[Task details] Give the lines of the records below as a Markdown table with the columns "No." and "Line", numbering each row and skipping blank lines. Begin at the line that has "genus: Atriplex", continue through the end of the records, and leave the pictures out.

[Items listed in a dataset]
====================
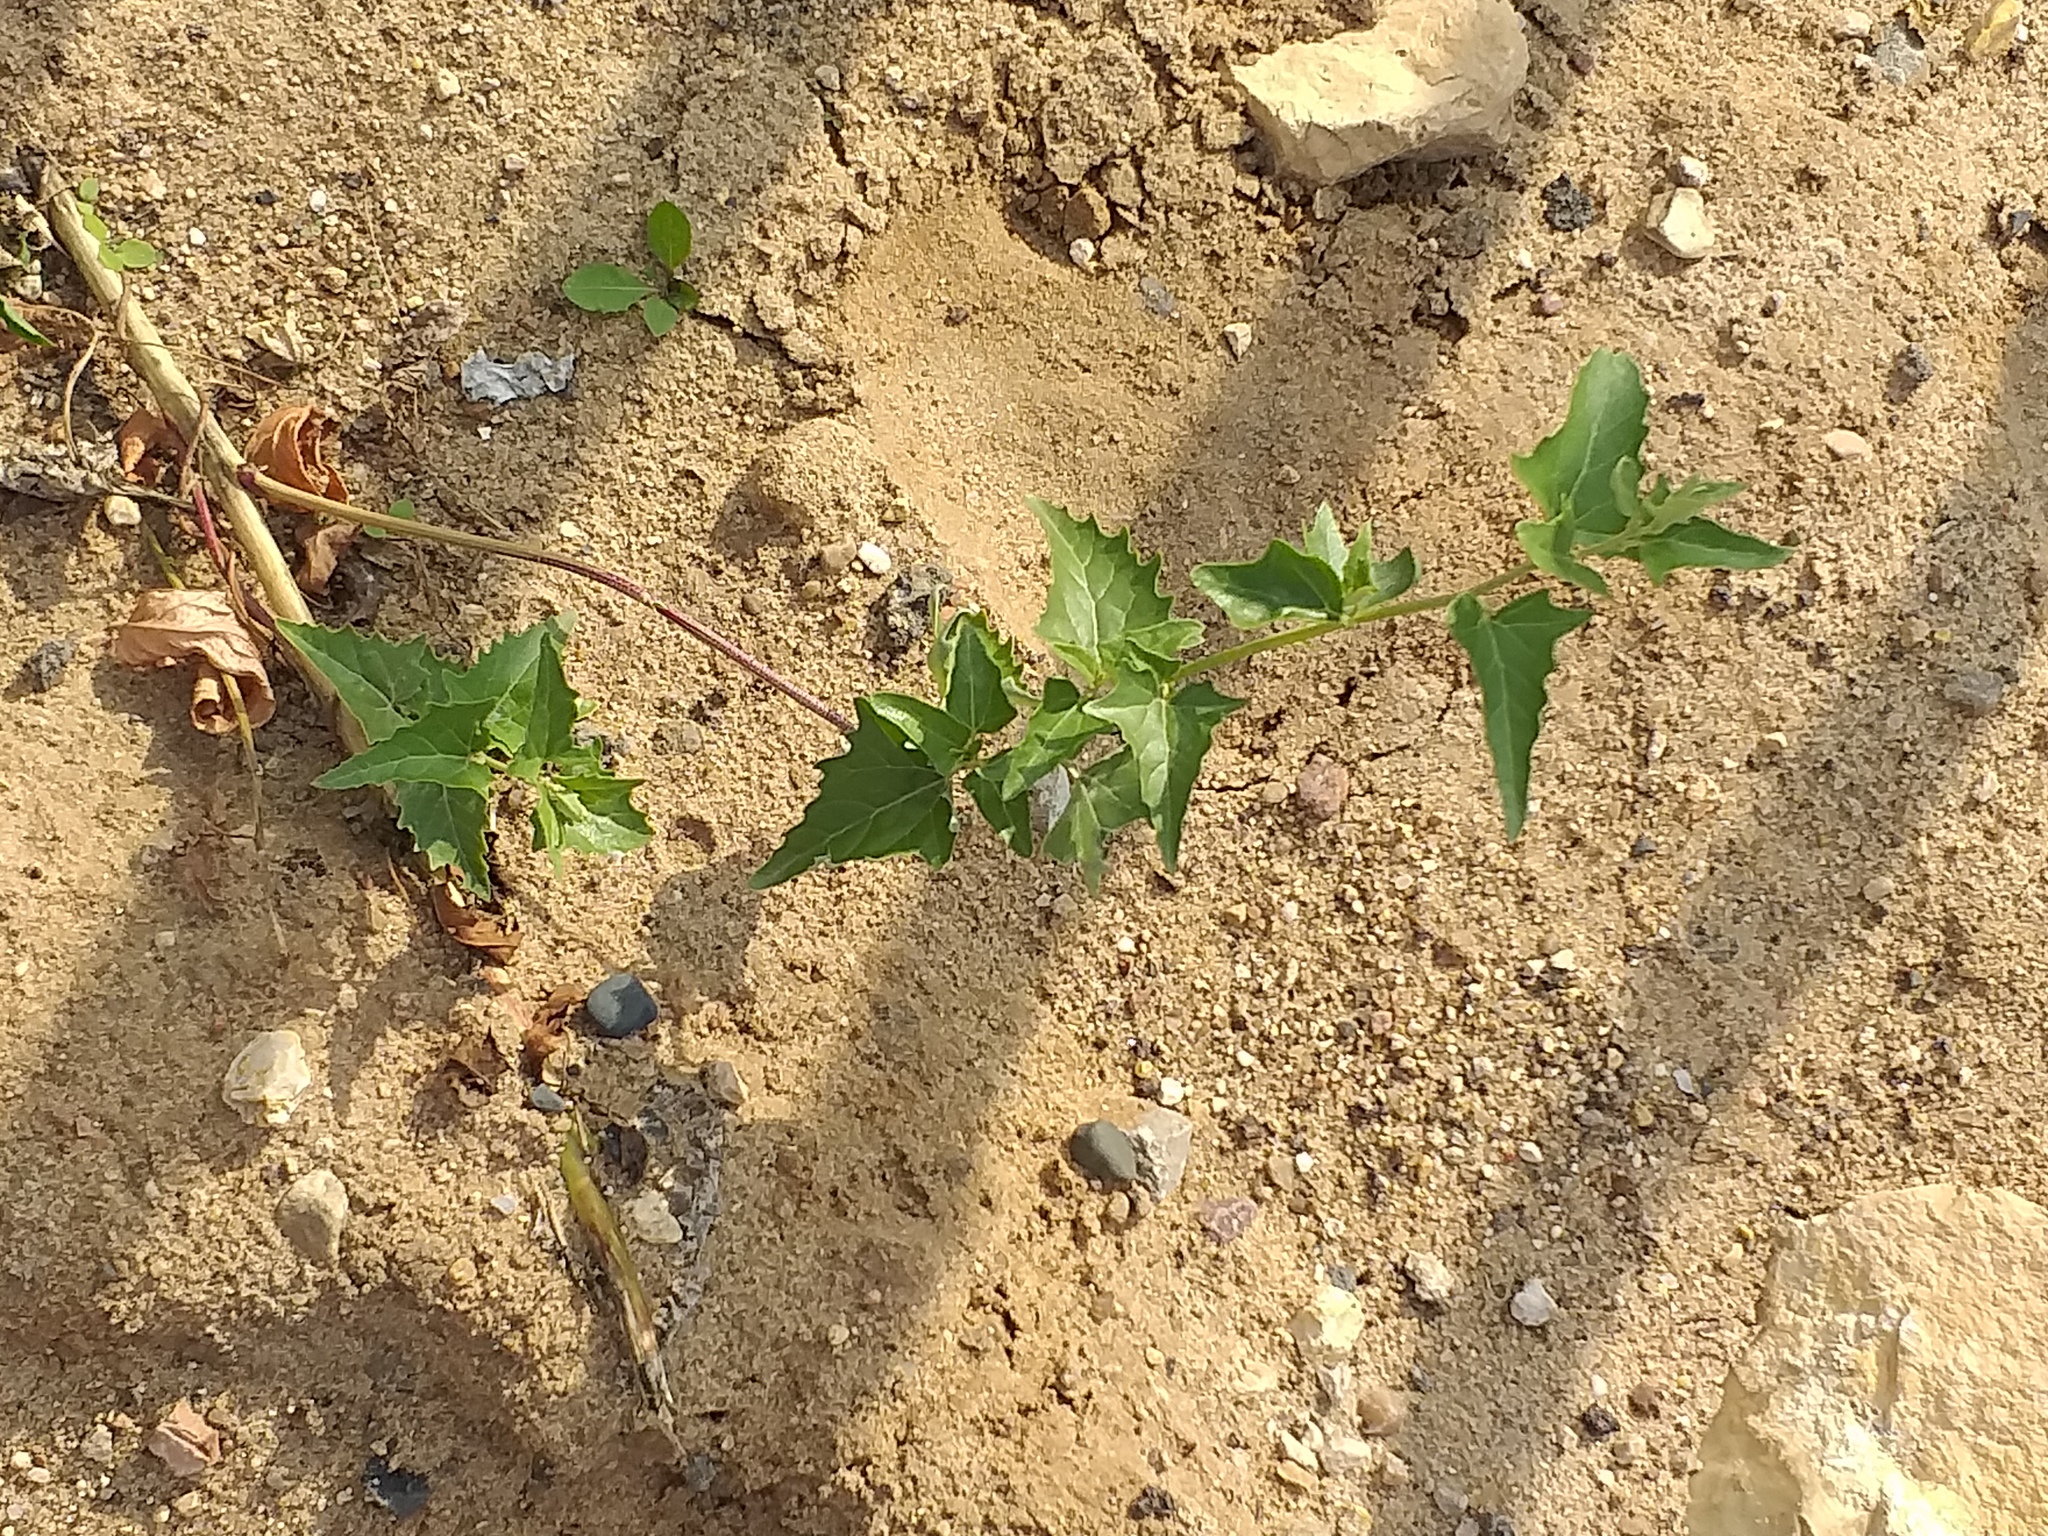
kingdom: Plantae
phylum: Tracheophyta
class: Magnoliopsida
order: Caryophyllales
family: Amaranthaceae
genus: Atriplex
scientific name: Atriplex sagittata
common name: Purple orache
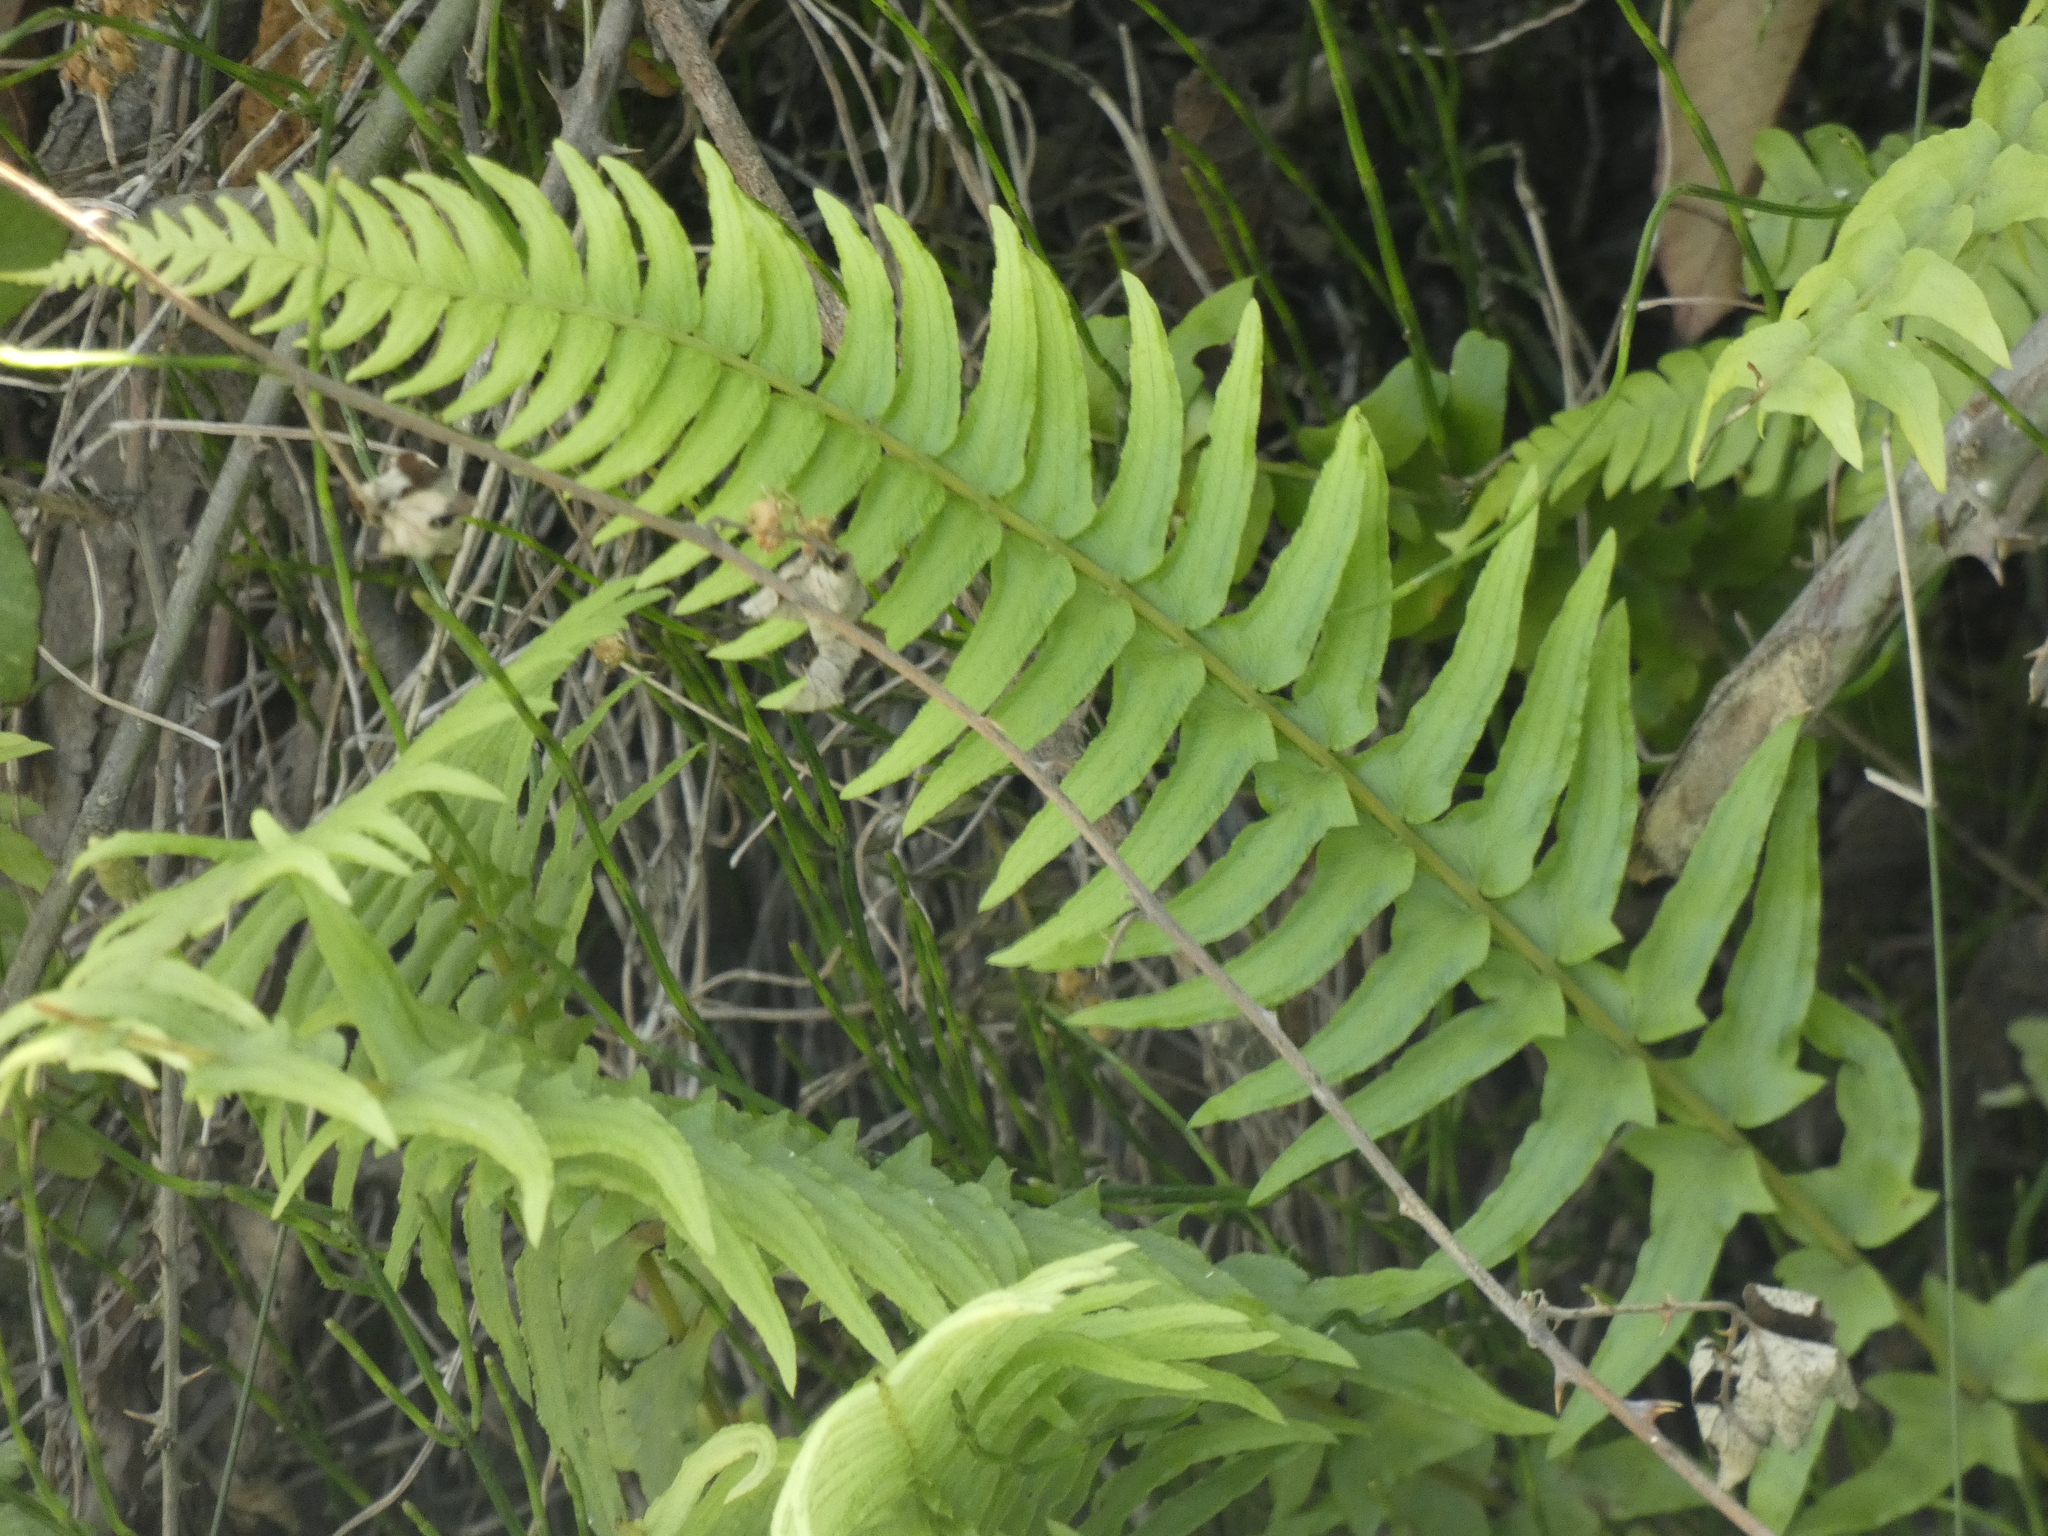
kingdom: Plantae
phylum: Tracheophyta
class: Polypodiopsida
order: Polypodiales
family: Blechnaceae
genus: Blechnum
====================
[Finished exercise]
| No. | Line |
|---|---|
| 1 | genus: Atriplex |
| 2 | scientific name: Atriplex sagittata |
| 3 | common name: Purple orache |
| 4 | kingdom: Plantae |
| 5 | phylum: Tracheophyta |
| 6 | class: Polypodiopsida |
| 7 | order: Polypodiales |
| 8 | family: Blechnaceae |
| 9 | genus: Blechnum |